Outside of TFB, I’m a part of a firearms advocacy group at my university. Because of that connection, I was invited to participate in an event was sharing stories about the connection with firearms that people have in the United States. The event itself was very political, however my story was anything but political. If you want to, you can watch it in its entirety here. The story that I told, I clipped it from the main video and uploaded it on my own Youtube channel, which is shown here.
The man I’m talking about, was a coach of mine named U Kyaw Aye (You can read a Wikipedia page about him here, and see his ISSF record here), and worked with me on shooting competitive handguns, .22 Short at 25 meters, and .177 air pistol at 10 meters.
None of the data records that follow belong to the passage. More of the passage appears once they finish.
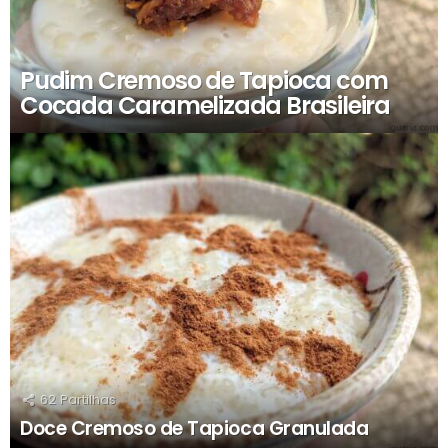
Pudim Cremoso de Tapioca com
Cocada Caramelizada Brasileira
62
Partilhas
Doce Cremoso de Tapioca Granulada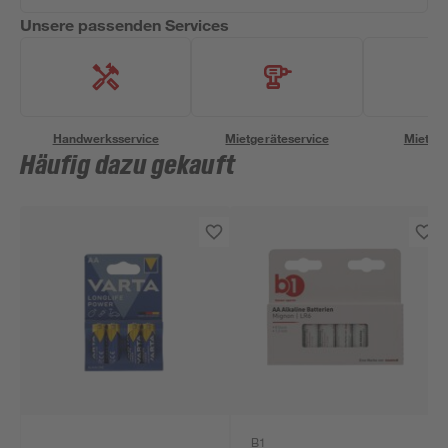
Unsere passenden Services
Handwerksservice
Mietgeräteservice
Miettra
Häufig dazu gekauft
B1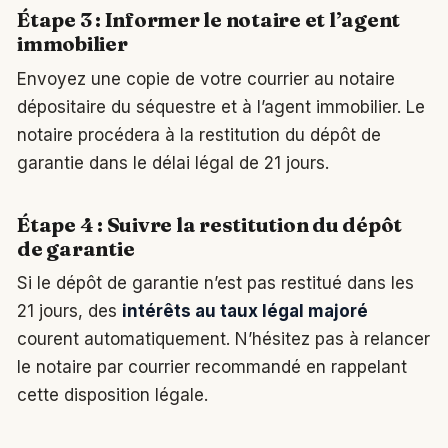
Étape 3 : Informer le notaire et l’agent
immobilier
Envoyez une copie de votre courrier au notaire
dépositaire du séquestre et à l’agent immobilier. Le
notaire procédera à la restitution du dépôt de
garantie dans le délai légal de 21 jours.
Étape 4 : Suivre la restitution du dépôt
de garantie
Si le dépôt de garantie n’est pas restitué dans les
21 jours, des
intérêts au taux légal majoré
courent automatiquement. N’hésitez pas à relancer
le notaire par courrier recommandé en rappelant
cette disposition légale.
Although there wasn’t a competition I could have entered when I lived in Burma, it didn’t matter to me as I was more focused on just improving my shooting ability.
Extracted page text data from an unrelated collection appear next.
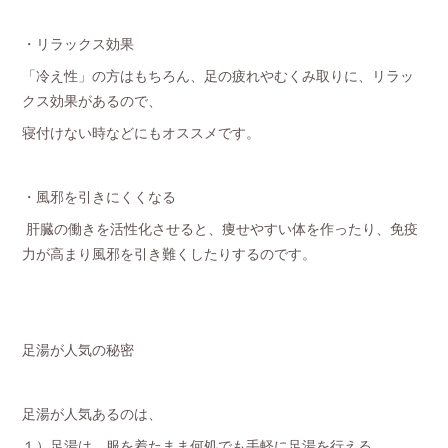
・リラックス効果
「冷え性」の方はもちろん、足の疲れやむくみ取りに、リラッ
クス効果があるので、
寝付けない時などにもオススメです。
・風邪を引きにくくなる
肝臓の働きを活性化させると、痩せやすい体を作ったり、免疫
力が高まり風邪を引き難くしたりするのです。
足湯が人気の秘密
足湯が人気あるのは、
１）足湯は、服を着たまま何処でも手軽に足湯を行える。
When I was a teenager in Burma, it was hard to pursue an interest in firearms for a number of reasons. Dealing with the overly biased faculty and students at the International School Yangon that I went to in High School and Middle School. I vividly remember me going to a school sponsored counselor, who literally thought I was going to be another Columbine shooter. Or trying to get on firearms related websites on the Burmese internet that were “Banned, Reason: Weapons”. When my friends and I tried having airsoft skirmishes on the U.S. Embassy housing compounds (Washington & Dubern), we were routinely shut down by the embassy security staff. If you want to read more about this culture surrounding the interest in firearms but not being able to own any, read this piece we published on it.
I like to point out to the many detractors of my passions then, that they thought my interest in firearms was just the stuff of teenage child play, however, I’m probably the only kid from that high school class to have been published in multiple print magazines. Some child’s play that passion got me eh?
So when I randomly ran into him, and set up a weekly training period on the weekends, I was absolutely overjoyed that not only could I get into shooting in Burma, but also have someone to share it with. Kyaw Aye was with me the time I shot a Burmese poison Viper, because it was endangering the nearby village. Kyaw Aye was with me the first time I fired a fully automatic rifle, that of an AKM brought over by a friendly police chief. The first time I touched off a Lee Enfield No.4, among many more other firsts.
As I mentioned in the talk I gave, I don’t know if this interest we share in firearms would be worth it if it wasn’t for the people. Being with other shooters, other historians, other writers, other industry reps, or just seeing the smile on a friends face the first time they feel the recoil of a handgun or rifle after safely unloading a magazine downrange. Someone in the industry told me once that the real reason they go to SHOT and other conventions is really to see everyone, connect with different folks and create memories. The firearms, as inanimate objects, they’ll always be there. However, the relationships and the bonds that we produce over these inanimate objects are what make it worth it. The Kyaw Ayes of the world.